Сделав вид, что не услышала ее вопрос, я зашагала к своему кабинету и, как только вошла, сразу же позвонила Софи. Та ответила после третьего гудка.
– Привет, как дела?
Я посмотрела на телефон.
– Нормально. А почему ты спрашиваешь?
Она ответила не сразу:
– Звонил Джек. Сказал, что ты можешь мне позвонить.
– Он сказал что-то еще.
– Вообще-то нет. Лишь то, что ты вряд ли когда-нибудь пригласишь Ребекку на свой день рождения. Пожалуйста, скажи мне, что он и Ребекка…
– У меня нет желания обсуждать сейчас эту тему, хорошо?

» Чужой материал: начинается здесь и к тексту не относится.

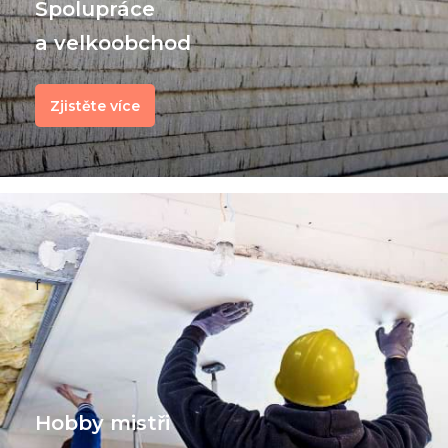
Spolupráce
a velkoobchod
Zjistěte více
f
Hobby mistři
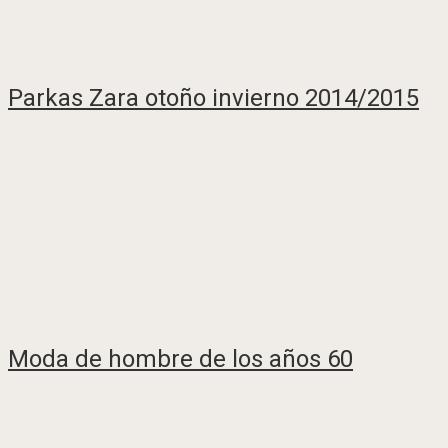
Parkas Zara otoño invierno 2014/2015
Moda de hombre de los años 60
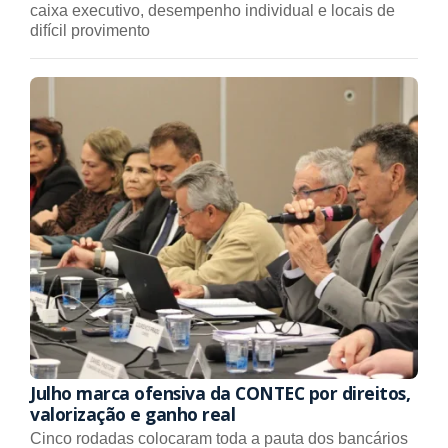
caixa executivo, desempenho individual e locais de
difícil provimento
Julho marca ofensiva da CONTEC por direitos,
valorização e ganho real
Cinco rodadas colocaram toda a pauta dos bancários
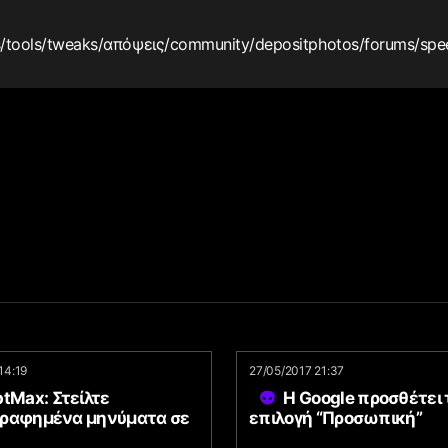
s
/tools
/tweaks
/απόψεις
/community
/depositphotos
/forums
/spe
14:19
27/05/2017 21:37
tMax: Στείλτε
Η Google προσθέτει
ραφημένα μηνύματα σε
επιλογή “Προσωπική”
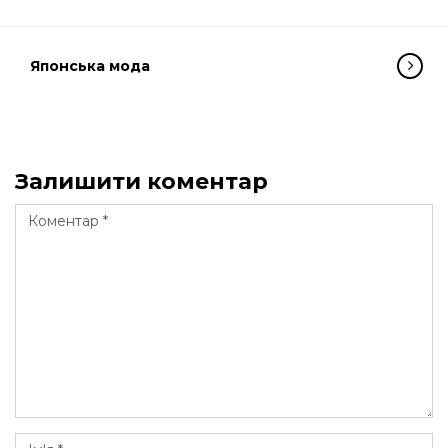
Японська мода
Залишити коментар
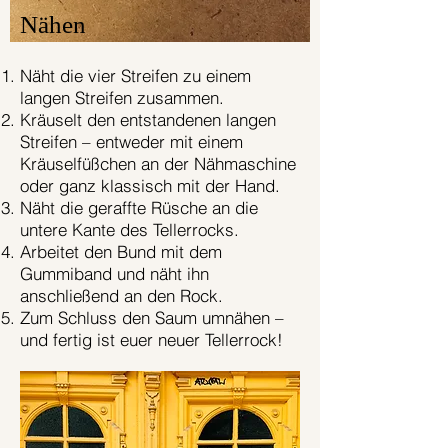
Nähen
Näht die vier Streifen zu einem
langen Streifen zusammen.
Kräuselt den entstandenen langen
Streifen – entweder mit einem
Kräuselfüßchen an der Nähmaschine
oder ganz klassisch mit der Hand.
Näht die geraffte Rüsche an die
untere Kante des Tellerrocks.
Arbeitet den Bund mit dem
Gummiband und näht ihn
anschließend an den Rock.
Zum Schluss den Saum umnähen –
und fertig ist euer neuer Tellerrock!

Может быть, позже, через пару-тройку деньков, когда я смогу взглянуть на это иначе, но только не сейчас.
– Хочешь, я отправлю ее имя в Американскую ассоциацию нудистов в качестве главного докладчика на их следующей конференции?
Я невольно улыбнулась.
– Спасибо, Соф, ты настоящий друг. Но все в порядке. Честное слово, я справлюсь сама. Скажи лучше, – поспешила я сменить тему, – что ты хотела сказать мне?
– Я нашла Мередит.
– Что? – Думая, что ослышалась, я плотнее прижала трубку к уху.
– Я нашла Мередит. Хотя я даже ее не искала.
Я ждала, когда она объяснит, по опыту зная, что, если не задавать ей вопросов, она сама, в конце концов, выложит все, что мне нужно.
– Помнишь, я говорила тебе про сбор средств на реставрацию старых памятников на кладбище Святого Филиппа?
Я понятия не имела, о чем она. Скорее всего, эта просьба затерялась где-то между вечными напоминаниями выделить дополнительные деньги или необходимостью нанять еще одного специалиста. Или же она упомянула об этом сразу после того, как предложила сделать дом на Легар-стрит настоящим музеем своей эпохи – без электричества, водопровода и прочего, что могло бы заставить любого, кто пришел в дом, подумать: «Господи, да ведь они жили совсем как в двадцать первом веке».
– Понятно, – промямлила я в трубку, ожидая, что она скажет дальше.
– Так вот, я тут изучала самые старые данные по кладбищу, чтобы уточнить даты рождений и смерти, а может даже, найти в церковном архиве полные записи. И угадай, что я нашла! – взволнованно воскликнула она. Я тотчас представила, как она, задерживая дыхание, надувает щеки.
– Мередит? – предположила я.
– Верно. Я уже тебе сказала. Только не саму Мередит, а мемориальный камень. – В трубке раздался шелест бумаги. – Так, одну минуточку. Ага, нашла. Мемориальный камень был установлен в тысяча восемьсот девяностом году Розой Приоло в память о кузине Мередит Приоло, пропавшей без вести, а скорее всего, погибшей во время землетрясения тысяча восемьсот восемьдесят шестого года. К записи прилагался некролог, возможно, для церковного бюллетеня. В нем говорилось, что Мередит была дальней родственницей, удочеренной отцом Розы, – ее мать к тому времени уже умерла. Родители Мередит погибли в кораблекрушении, она воспитывалась как родная сестра.